Which lines below fall between the one containing "without an audience to behold the" and the one containing "landscape with ease."? Repeat them exactly, counting both of those lines, and add nothing else.

(SOURCE INFORMATION)

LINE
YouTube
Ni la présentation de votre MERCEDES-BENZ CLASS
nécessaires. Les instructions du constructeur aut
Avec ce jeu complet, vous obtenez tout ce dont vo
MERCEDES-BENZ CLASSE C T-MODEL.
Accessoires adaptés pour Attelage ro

(End SOURCE INFORMATION)
(SOURCE INFORMATION)

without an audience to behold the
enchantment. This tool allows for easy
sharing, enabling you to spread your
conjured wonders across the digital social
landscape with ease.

(End SOURCE INFORMATION)

OUTPUT BELOW ->
without an audience to behold the
enchantment. This tool allows for easy
sharing, enabling you to spread your
conjured wonders across the digital social
landscape with ease.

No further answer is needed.